In 1987, Wright stumbled on a Civil War reenactment in Richmond’s Capitol Square. Fascinated by the spectacle, she documented it with her pinhole camera. Over the next nineteen years, Wright attended forty-four reenactments on battlefields throughout the South. She depicted both Confederate and Union troops and was especially interested in the role of women and African American reenactors in these theaters of war.  

The Civil War was the first major conflict to be thoroughly documented in photographs. Although nineteenth-century cameras were not fast enough to capture battles, nearly every other aspect of the war was photographed, including portraits, scenes of camp life, views of cannons, and moving (sometimes staged) views of death. Wright, who studied Civil War photography, found herself capturing reenactments of many of the same scenes. Yet she was equally fascinated with visible anachronisms, such as a Dodge truck parked at camp, because they revealed how reenactments, like photography, fused past and present. 

"...even for someone not sympathetic with the Lost Cause, being part of a grand-scale walk-in intersection of the past and present was an overwhelming experience."
—Willie Anne Wright


Southland Series

While documenting post-Civil War reconstructions, Wright began photographing graves, historical sites, and markers she encountered on her travels. This culminated in her first extended landscape series, Southland. Made in Georgia, Louisiana, Mississippi, North and South Carolina, and Virginia during the 1990s, Southland conjures what Wright described as “evidence of lives lived and ways of life vanished.”  

When referring to this series, Wright frequently invoked William Faulkner’s well-known quote, “The past is never dead. It’s not even past.” Wright’s photographs of abandoned homes and derelict structures seem to visualize Faulkner’s concept of the persistence of history. 

CHANNELING THE PAST

Starting around 2000, Wright began to explore the photogram process, one of the earliest forms of photography. Made by placing objects directly onto light-sensitive papers and exposing them to light, photograms capture the physical trace of an object. Wright incorporated a wide array of Victorian-era items—like nineteenth-century photographic portraits, pressed flowers, and bits of antique lace—into her photograms. She was especially interested in vintage clothing and created ghostly evocations of christening gowns, gloves, and baby bonnets to forge connections between photography, memory, and the passage of time.    

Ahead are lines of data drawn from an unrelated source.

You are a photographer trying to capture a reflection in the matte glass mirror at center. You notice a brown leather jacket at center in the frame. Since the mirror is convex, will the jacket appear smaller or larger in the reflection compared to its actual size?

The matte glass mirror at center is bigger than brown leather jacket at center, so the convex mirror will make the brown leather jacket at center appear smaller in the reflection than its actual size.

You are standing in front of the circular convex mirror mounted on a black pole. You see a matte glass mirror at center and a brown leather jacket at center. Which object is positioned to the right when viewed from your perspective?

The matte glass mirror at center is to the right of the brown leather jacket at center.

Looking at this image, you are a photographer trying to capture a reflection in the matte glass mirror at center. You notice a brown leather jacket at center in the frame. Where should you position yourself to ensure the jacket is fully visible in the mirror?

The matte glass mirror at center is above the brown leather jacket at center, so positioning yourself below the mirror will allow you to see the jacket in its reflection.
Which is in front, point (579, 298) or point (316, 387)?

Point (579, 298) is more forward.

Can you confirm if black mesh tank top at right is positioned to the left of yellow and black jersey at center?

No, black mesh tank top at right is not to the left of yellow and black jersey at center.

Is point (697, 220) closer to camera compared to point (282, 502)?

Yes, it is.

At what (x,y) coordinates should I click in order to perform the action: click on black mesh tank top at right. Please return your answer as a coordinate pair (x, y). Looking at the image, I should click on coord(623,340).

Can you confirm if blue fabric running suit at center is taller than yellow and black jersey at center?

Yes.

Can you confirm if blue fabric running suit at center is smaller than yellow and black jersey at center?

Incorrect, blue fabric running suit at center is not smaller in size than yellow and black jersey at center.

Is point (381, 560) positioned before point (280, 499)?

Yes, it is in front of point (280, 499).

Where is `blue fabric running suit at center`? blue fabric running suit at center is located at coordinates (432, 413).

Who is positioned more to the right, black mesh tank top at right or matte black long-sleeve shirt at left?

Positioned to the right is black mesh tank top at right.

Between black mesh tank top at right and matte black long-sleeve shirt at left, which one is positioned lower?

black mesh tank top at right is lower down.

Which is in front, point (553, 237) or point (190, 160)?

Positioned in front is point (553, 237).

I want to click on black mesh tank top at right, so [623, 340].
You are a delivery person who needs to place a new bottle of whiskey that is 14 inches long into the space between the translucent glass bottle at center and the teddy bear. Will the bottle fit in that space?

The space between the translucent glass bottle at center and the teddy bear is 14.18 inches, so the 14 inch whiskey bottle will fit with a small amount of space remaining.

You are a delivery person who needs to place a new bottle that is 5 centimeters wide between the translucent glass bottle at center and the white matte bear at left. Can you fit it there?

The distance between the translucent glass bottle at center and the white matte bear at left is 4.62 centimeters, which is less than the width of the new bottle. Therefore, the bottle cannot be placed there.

“I capture the aura of the departed by using a pinhole camera to photograph the garments left behind. These intimate possessions, which enveloped the living body, are used to create tableaux that recall the activities of former lives.”—Willie Anne Wright 

Gracie with Dress

In Gracie with Dress, a sheer gown and a single bloom float on top of a blurred photograph of a child’s grave, invoking the Victorian fad for spirit photography, a practice that long fascinated Wright. Years earlier, Wright had made a picture of a friend standing at the grave of William D. Latané, the only Confederate soldier killed during J.E.B. Stuart’s ride around General McClellan’s army during the 1862 Peninsula campaign. Upon printing the image, she discovered a strange, skull-like apparition hovering above the shoulder of her companion—perhaps the ghost of Latané himself out to avenge his death—and started researching the phenomena of spirit photography.

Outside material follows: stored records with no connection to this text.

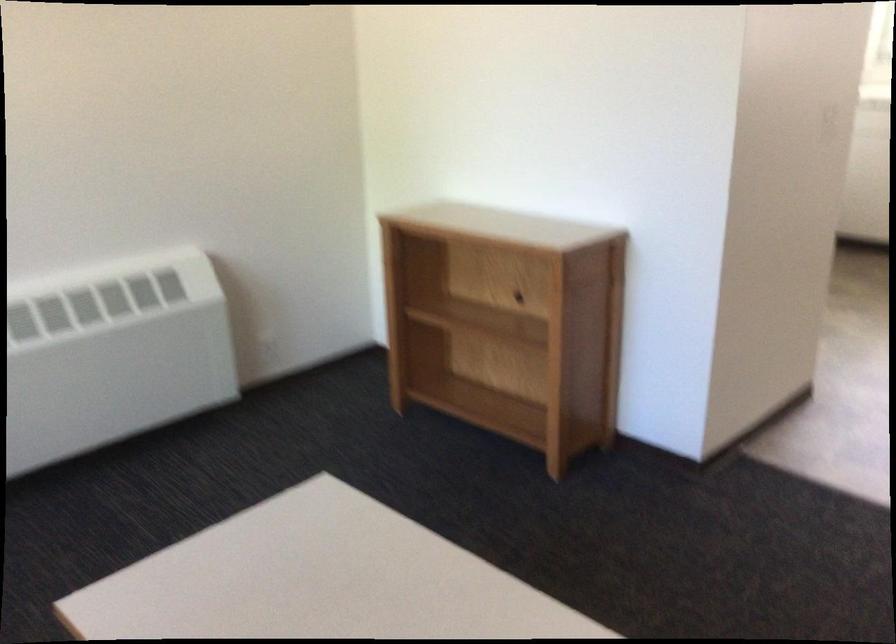
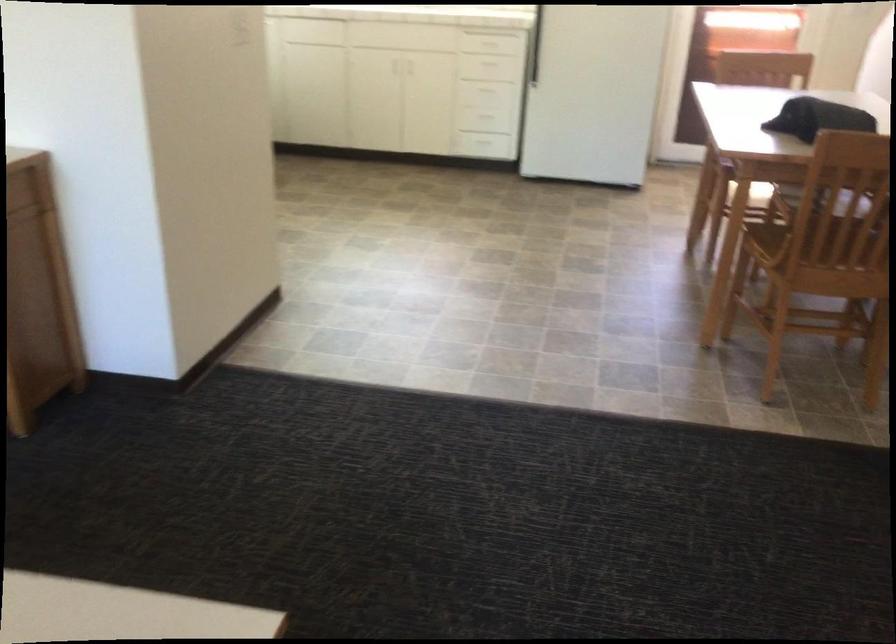
Question: The camera is either moving clockwise (left) or counter-clockwise (right) around the object. The first image is from the beginning of the video and the second image is from the end. Is the camera moving left or right when shooting the video?

Choices:
 (A) Left
 (B) Right

Answer: (A)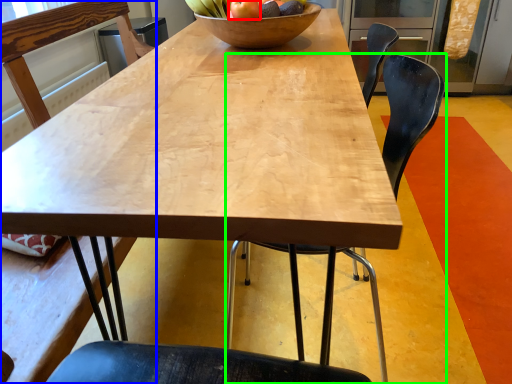
Question: Which is farther away from apple (highlighted by a red box)? chair (highlighted by a blue box) or chair (highlighted by a green box)?

Choices:
 (A) chair
 (B) chair

Answer: (A)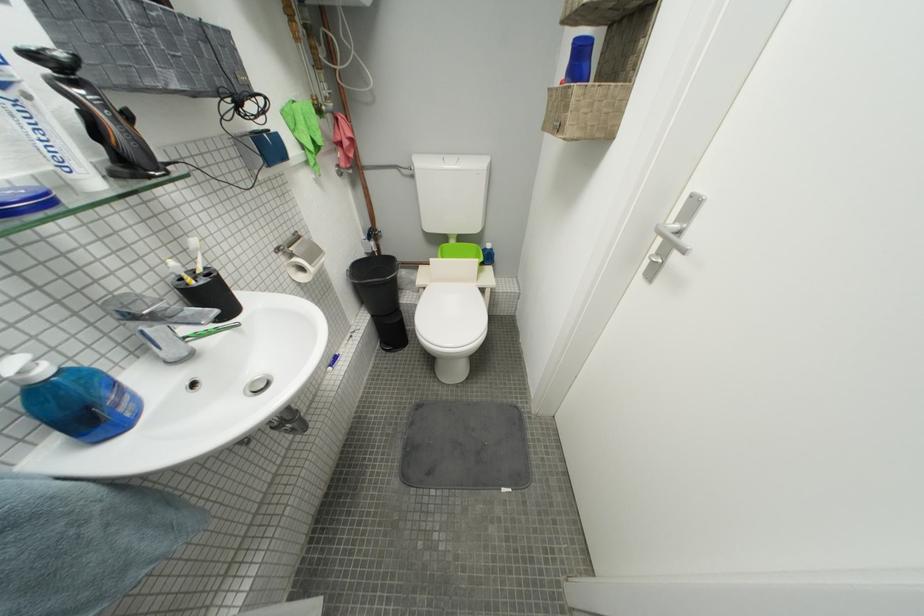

Gracie with Dress, 2005, Willie Anne Wright (American, born 1924), Gelatin silver print, 16 x 19 15/16 in., Virginia Museum of Fine Arts, Arthur and Margaret Glasgow Endowment, 2022.436
Brug Mania

In 2006, Wright was given a Brugmansia plant, which she named Bobo. Enamored with its fragrant, pendulous blossoms, Wright began to make photograms—cameraless images made by placing objects directly onto photosensitive paper and exposing them to light—using different parts of the plant. She printed many of these photograms directly in sunlight, which gives them rich pink and violet tonalities. Wright, who was interested in Victorian scrapbooks, also began to incorporate the blossoms into collages with antique photographs, lace, jewelry, and other floral designs.

The Tarot: An Homage to Pamela Colman Smith

In 2016, Wright incorporated the brugmansia plant in her series Channeling the Tarot: An Homage to Pamela Colman Smith. Wright was intrigued by Smith (1878-1951), a British artist, writer, editor, occultist and suffragist who collaborated with mystic A.E. Waite in 1909 to design a tarot deck, known today as the Waite-Smith or Rider-Waite deck and created a photogram portrait of Smith. 

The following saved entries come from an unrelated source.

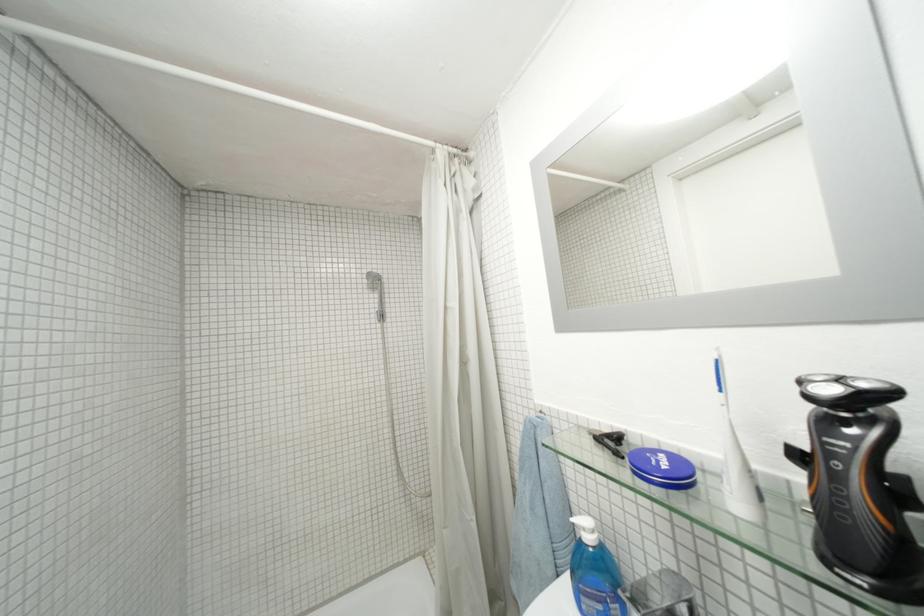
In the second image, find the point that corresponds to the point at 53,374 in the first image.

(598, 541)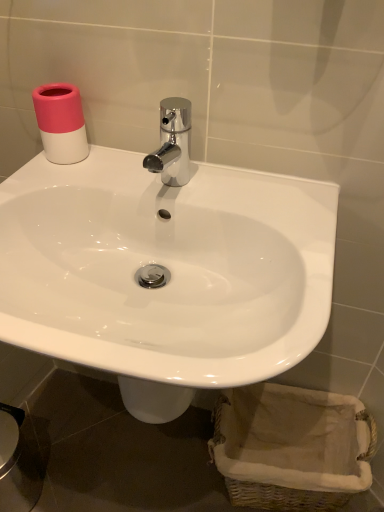
Question: Is point (188, 162) positioned closer to the camera than point (228, 253)?

Choices:
 (A) farther
 (B) closer

Answer: (A)

Question: From the image's perspective, relative to white glossy sink at center, is chrome metallic faucet at center above or below?

Choices:
 (A) below
 (B) above

Answer: (B)

Question: Which object is positioned closest to the woven beige basket at lower right?

Choices:
 (A) pink matte toilet paper at upper left
 (B) white glossy sink at center
 (C) chrome metallic faucet at center

Answer: (B)

Question: Which of these objects is positioned farthest from the woven beige basket at lower right?

Choices:
 (A) white glossy sink at center
 (B) pink matte toilet paper at upper left
 (C) chrome metallic faucet at center

Answer: (B)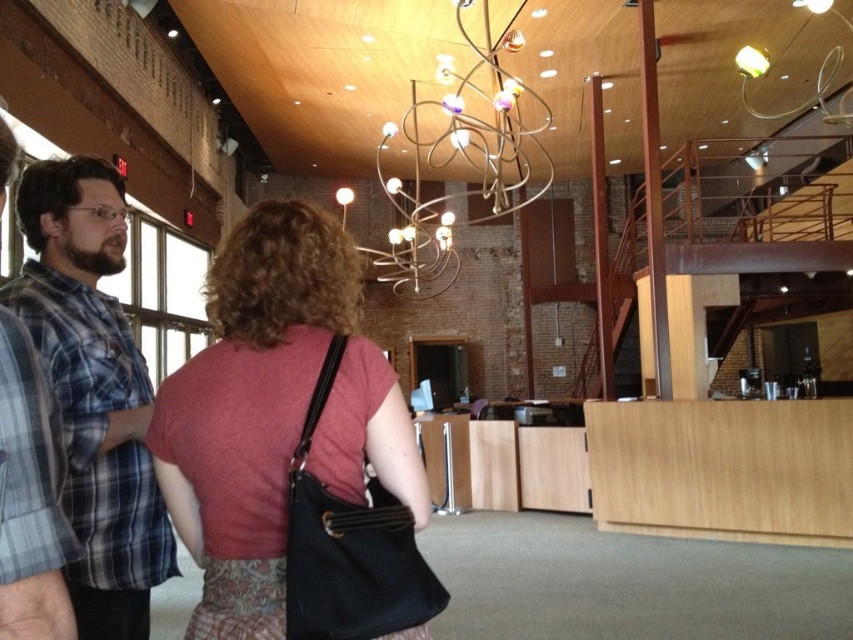
Between point (79, 420) and point (379, 140), which one is positioned in front?

Positioned in front is point (79, 420).

Is blue plaid shirt at left wider than metallic wire chandelier at upper center?

No, blue plaid shirt at left is not wider than metallic wire chandelier at upper center.

This screenshot has height=640, width=853. I want to click on blue plaid shirt at left, so [94, 390].

Is matte black purse at center to the left of metallic wire chandelier at upper center from the viewer's perspective?

Yes, matte black purse at center is to the left of metallic wire chandelier at upper center.

Does point (148, 449) lie behind point (463, 29)?

No, it is in front of (463, 29).

The height and width of the screenshot is (640, 853). I want to click on matte black purse at center, so click(x=273, y=412).

Is blue plaid shirt at left positioned at the back of plaid fabric shirt at left?

Yes, blue plaid shirt at left is further from the viewer.

Image resolution: width=853 pixels, height=640 pixels. What do you see at coordinates (94, 390) in the screenshot?
I see `blue plaid shirt at left` at bounding box center [94, 390].

Where is `blue plaid shirt at left`? The image size is (853, 640). blue plaid shirt at left is located at coordinates (94, 390).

Illustrated in the British Arts and Crafts style, this popular deck merged Christian symbolism with inspiration from Arthurian legends. Wright, who created her series after the deck’s 22 Major Arcana cards, must have delighted in the fact that the brugmansia plant’s colloquial name, “Angel’s Trumpet,” lent itself so well to Smith’s design for the card of Judgment: an angel blowing a trumpet. Simplifying Smith’s elaborate designs, Wright’s version combined the angel’s hand on the instrument with a single brugmansia bud. Wright continued her examination of the plant’s relationship with the cards through the different ways she overlaid or dissected the plant to complement Smith’s imagery. 

Explore the series below.

Judgement, 2016, Willie Anne Wright (American, born 1924), Gelatin silver print, 10 x 13 3/16 in., Virginia Museum of Fine Arts, Arthur and Margaret Glasgow Endowment, 2022.483

ACQUISITION OF THE WILLIE ANNE WRIGHT ARCHIVE

Willie Anne Wright Personal Papers (VA-02). Gift of Willie Anne Wright. VMFA Archives, Richmond, Virginia.

In 2016, Wright donated a portion of her artist archives to VMFA. In 2022, she gave the remainder of her archives to the institution. The collection is comprised of correspondence, checklists, invitations, posters, handbills, photographs, publications, press clippings, and other manuscript material. The collection covers the years 1944-2020, with the bulk of the material dating from 1964-2003. 

The collection documents the career of renowned painter and photographer. Comprised of correspondence, exhibition files, research notes, travel sketches, work prints, and information about gallery representation and art sales, the collection traces the evolution of her artistic journey over seven decades. It documents Wright’s activities as an artist, as a leader of the Richmond artistic community, as a champion of women artists, and as a national figure in the pinhole photography movement.  

The donation of the archive accompanied an acquisition in 2022 of more than 240 photographs and 9 paintings by the artist. With this material, VMFA is uniquely poised to represent the full range and depth of Wright’s extensive and groundbreaking career.

 

Explore the Archive

M.LiT: Museum Leaders in Training 2023–24 | A Reimagined World

The 2023-24 M.LiT program participants developed an audio tour inspired by the special exhibition Willie Anne Wright: Artist and Alchemist exploring themes in the artist’s work to create connections in the permanent collection. Click through the playlist below to hear from the M.LiT students. 

In addition to the audio resource, participants created a zine entitled A Reimagined World. A digital version of the students’ zine pages (created solely at their discretion) can be found on the Musem Leaders in Training webpage.

 

RESOURCES

The 2016-17 Museum Leaders in Training (M.LiT) program participants examined the exhibition files and records of artist Willie Anne Wright between 1964 and 2003. The work of participants resulted in the Virginia Museum of Fine Arts Willie Anne Wright Artist Archive.